BEGIN Material shown

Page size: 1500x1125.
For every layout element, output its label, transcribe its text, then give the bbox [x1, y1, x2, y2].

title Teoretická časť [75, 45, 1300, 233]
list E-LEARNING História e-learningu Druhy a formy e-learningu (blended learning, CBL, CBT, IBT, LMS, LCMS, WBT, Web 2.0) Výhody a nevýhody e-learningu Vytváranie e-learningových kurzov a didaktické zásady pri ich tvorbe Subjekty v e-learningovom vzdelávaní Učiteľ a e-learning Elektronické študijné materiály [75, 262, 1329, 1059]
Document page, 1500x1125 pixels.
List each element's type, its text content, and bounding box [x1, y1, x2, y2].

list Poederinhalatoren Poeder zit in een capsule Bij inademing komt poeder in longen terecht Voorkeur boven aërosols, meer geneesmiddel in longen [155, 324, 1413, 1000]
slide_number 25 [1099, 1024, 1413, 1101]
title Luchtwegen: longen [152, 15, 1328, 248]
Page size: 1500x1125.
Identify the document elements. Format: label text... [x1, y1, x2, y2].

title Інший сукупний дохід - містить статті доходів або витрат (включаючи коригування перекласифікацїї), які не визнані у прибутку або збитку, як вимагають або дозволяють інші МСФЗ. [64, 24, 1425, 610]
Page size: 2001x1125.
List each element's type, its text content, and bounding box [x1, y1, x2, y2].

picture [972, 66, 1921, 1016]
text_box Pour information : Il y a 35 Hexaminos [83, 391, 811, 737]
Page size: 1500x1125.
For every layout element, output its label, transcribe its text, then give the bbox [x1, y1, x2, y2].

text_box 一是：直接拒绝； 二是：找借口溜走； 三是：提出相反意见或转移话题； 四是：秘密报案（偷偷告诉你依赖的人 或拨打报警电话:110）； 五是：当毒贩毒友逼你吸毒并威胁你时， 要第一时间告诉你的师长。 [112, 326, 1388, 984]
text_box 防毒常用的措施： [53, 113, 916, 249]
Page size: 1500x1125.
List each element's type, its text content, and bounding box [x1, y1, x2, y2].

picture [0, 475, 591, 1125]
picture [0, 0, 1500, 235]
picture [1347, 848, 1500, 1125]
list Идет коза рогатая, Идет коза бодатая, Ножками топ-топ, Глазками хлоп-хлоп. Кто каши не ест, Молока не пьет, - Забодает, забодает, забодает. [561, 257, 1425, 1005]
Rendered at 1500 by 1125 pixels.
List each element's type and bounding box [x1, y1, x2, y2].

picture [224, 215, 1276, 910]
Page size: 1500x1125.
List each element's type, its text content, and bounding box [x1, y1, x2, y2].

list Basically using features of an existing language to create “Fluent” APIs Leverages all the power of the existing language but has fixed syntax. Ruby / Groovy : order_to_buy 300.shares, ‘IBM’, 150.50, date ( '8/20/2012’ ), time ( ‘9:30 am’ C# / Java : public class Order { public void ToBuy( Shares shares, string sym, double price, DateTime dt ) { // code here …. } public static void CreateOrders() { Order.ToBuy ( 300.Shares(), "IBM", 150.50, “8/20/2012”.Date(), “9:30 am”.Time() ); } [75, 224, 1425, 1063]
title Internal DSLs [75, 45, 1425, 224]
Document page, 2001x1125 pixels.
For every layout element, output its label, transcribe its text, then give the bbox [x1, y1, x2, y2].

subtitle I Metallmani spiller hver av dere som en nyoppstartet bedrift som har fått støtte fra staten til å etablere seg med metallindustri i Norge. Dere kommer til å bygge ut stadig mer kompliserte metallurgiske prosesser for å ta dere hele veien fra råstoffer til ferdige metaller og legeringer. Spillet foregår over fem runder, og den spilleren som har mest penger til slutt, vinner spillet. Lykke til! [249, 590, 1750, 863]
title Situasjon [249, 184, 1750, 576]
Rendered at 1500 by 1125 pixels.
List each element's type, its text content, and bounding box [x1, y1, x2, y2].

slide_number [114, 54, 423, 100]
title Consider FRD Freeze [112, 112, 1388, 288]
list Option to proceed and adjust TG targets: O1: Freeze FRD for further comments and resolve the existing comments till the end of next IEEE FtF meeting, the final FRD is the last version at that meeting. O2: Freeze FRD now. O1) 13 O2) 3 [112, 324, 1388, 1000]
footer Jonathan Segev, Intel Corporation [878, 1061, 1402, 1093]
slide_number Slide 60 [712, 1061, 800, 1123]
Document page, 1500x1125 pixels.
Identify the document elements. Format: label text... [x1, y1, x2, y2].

END Material shown

#### Assignment
The reply must hold exactly the lines from the one containing "Document page, 2001x1125 pixels." to the last line of the entries, and nothing more.

#### Solution to this task
Document page, 2001x1125 pixels.
For every layout element, output its label, transcribe its text, then give the bbox [x1, y1, x2, y2].

subtitle I Metallmani spiller hver av dere som en nyoppstartet bedrift som har fått støtte fra staten til å etablere seg med metallindustri i Norge. Dere kommer til å bygge ut stadig mer kompliserte metallurgiske prosesser for å ta dere hele veien fra råstoffer til ferdige metaller og legeringer. Spillet foregår over fem runder, og den spilleren som har mest penger til slutt, vinner spillet. Lykke til! [249, 590, 1750, 863]
title Situasjon [249, 184, 1750, 576]
Rendered at 1500 by 1125 pixels.
List each element's type, its text content, and bounding box [x1, y1, x2, y2].

slide_number [114, 54, 423, 100]
title Consider FRD Freeze [112, 112, 1388, 288]
list Option to proceed and adjust TG targets: O1: Freeze FRD for further comments and resolve the existing comments till the end of next IEEE FtF meeting, the final FRD is the last version at that meeting. O2: Freeze FRD now. O1) 13 O2) 3 [112, 324, 1388, 1000]
footer Jonathan Segev, Intel Corporation [878, 1061, 1402, 1093]
slide_number Slide 60 [712, 1061, 800, 1123]
Document page, 1500x1125 pixels.
Identify the document elements. Format: label text... [x1, y1, x2, y2].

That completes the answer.